• [Text provided]:
━━━━━━━━━━━━━━━━━━━━
Despite the identical rates, BTC remains at $108,800, and the feared drop has not occurred. Rumors suggest a potential agreement with the EU, supported by Trump’s recent remarks warning countries of the remaining hours for an agreement.
Kyle commented on the current situation:
“Has Liberation Day 2.0 started? Trump is now sending ‘trade letters’ and announcing new tariffs: 25% for Japan and South Korea, up to 36% for Thailand and Bangladesh.
Furthermore, if opposed, these rates may increase. June’s customs revenues alone reached $27.3 billion. Tariffs are evolving from mere pressure tools to financing plans, and markets are already feeling it. This is not just tough talk, but a policy in formation. Pay close attention to the developments.”
Inflation and Fed Concerns
With tariff rates nearing 40%, what impact will they have on inflation? Although a direct 40% increase in inflation is unlikely, the rise in import prices will indirectly affect inflation. The Fed is concerned as inflation trends begin to reverse. This is evident from their decision to refrain from interest rate cuts this year and their public statements.
━━━━━━━━━━━━━━━━━━━━
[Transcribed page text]

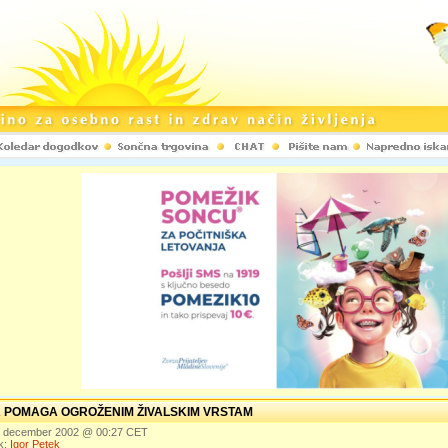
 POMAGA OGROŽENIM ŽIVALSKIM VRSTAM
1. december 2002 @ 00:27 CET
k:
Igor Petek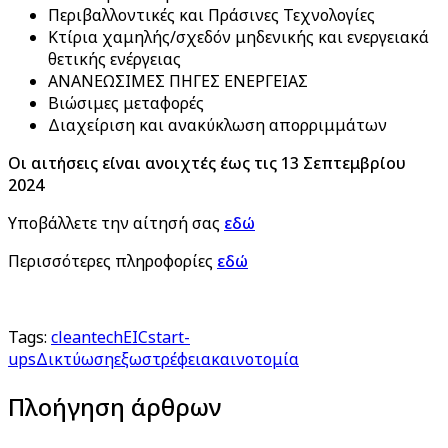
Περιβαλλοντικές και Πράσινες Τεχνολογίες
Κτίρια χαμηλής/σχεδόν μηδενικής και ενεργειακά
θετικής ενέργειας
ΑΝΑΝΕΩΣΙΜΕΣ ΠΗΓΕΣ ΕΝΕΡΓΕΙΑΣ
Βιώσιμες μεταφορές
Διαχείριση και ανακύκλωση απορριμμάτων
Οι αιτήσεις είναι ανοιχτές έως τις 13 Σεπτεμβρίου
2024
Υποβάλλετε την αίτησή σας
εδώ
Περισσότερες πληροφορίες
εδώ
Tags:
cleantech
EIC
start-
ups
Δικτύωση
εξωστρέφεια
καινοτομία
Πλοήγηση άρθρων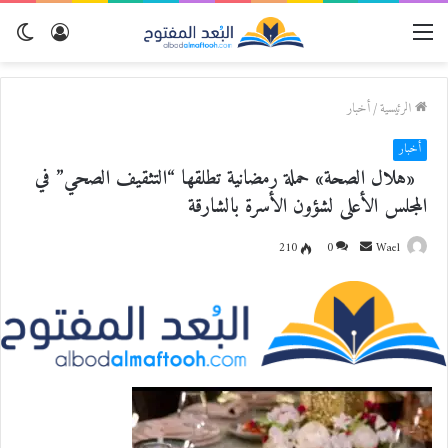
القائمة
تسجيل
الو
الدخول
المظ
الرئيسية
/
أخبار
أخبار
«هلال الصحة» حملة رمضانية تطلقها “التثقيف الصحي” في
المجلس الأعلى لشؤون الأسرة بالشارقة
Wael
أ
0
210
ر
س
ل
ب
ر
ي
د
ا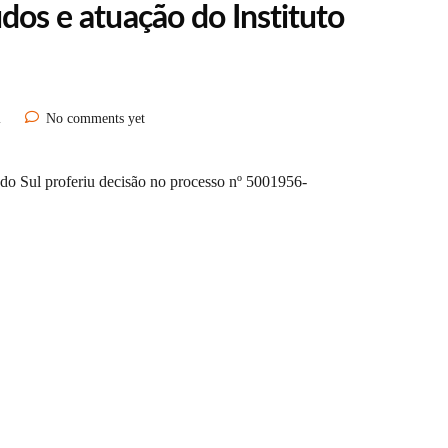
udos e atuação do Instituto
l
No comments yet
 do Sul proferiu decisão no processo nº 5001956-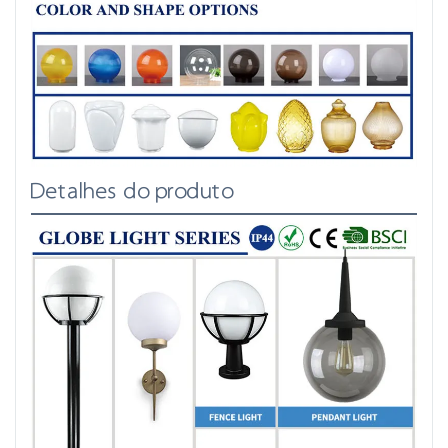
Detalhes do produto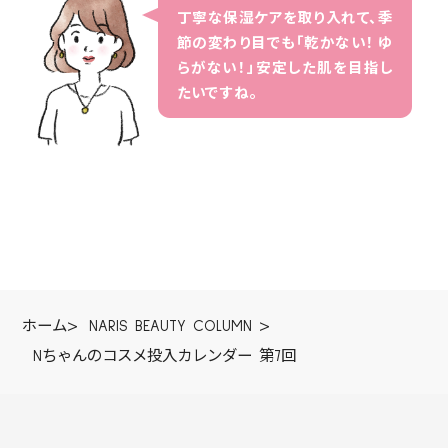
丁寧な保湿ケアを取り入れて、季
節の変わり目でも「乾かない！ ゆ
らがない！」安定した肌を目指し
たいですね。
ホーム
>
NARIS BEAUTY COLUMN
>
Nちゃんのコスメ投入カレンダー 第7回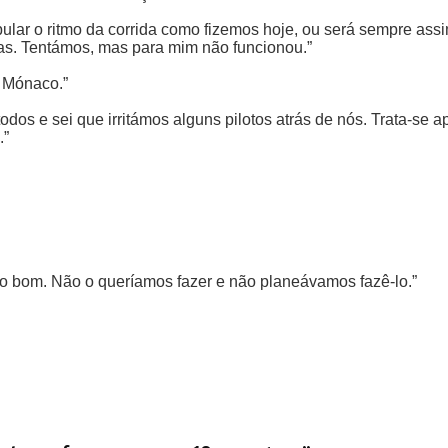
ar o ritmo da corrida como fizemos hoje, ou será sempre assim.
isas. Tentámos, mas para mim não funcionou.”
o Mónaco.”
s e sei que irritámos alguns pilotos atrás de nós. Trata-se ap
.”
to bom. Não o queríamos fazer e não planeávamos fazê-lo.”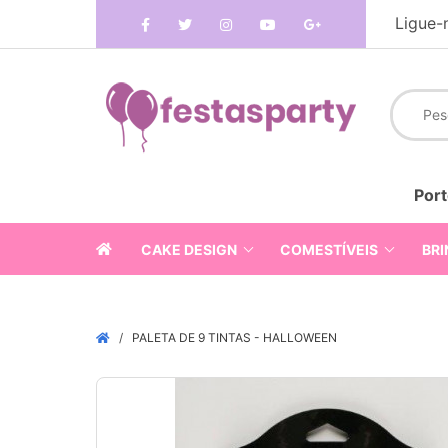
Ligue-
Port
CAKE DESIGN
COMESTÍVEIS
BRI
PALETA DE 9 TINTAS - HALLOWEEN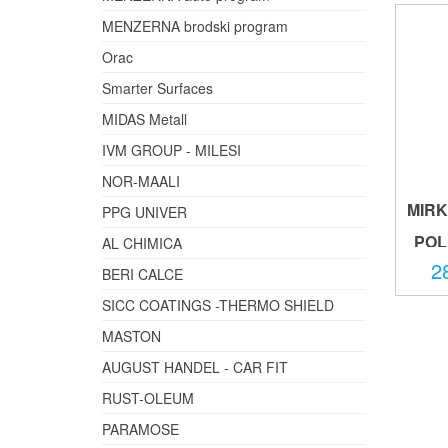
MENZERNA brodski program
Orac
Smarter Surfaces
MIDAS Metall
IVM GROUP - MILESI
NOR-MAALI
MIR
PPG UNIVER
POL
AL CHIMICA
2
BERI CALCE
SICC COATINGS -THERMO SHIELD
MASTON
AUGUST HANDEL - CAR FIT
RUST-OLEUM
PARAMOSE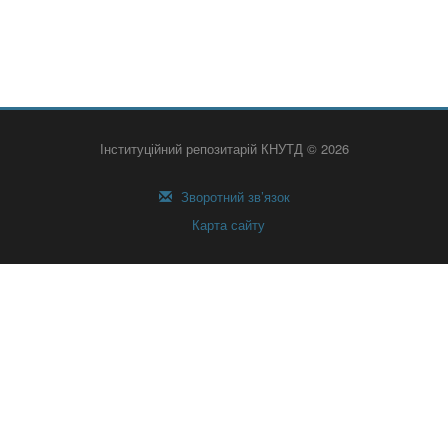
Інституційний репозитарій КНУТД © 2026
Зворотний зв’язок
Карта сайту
━━━━━━━━━━━━━━━━━━━━
• [Actions to take]:
a. According to the tariff text, how much did customs revenues reach in June?
b. Continue the tariff text from the point where it ends.

• [Numbered responses]:
a. $27.3 billion.

b.
Does Trump agree with Powell? Unsurprisingly, no. He recently posted on social media about a study claiming zero inflation impact from tariffs, challenging the prevailing narrative.
“A new study by the Council of Economic Advisers shows tariffs have zero impact on inflation. In fact, import prices have decreased, as I always said. Fake news and so-called ‘experts’ got it wrong again. Show this study to Jerome Powell, who has been whining about non-existent inflation and refusing to act correctly. CUT INTEREST RATES, JEROME — NOW’S THE TIME!”
Tomorrow, the Fed minutes will be released, and we’ll begin hearing statements from at least three Fed members. Expect a busy day with potentially more tariff letters, news of EU agreements, the Fed minutes, and member statements.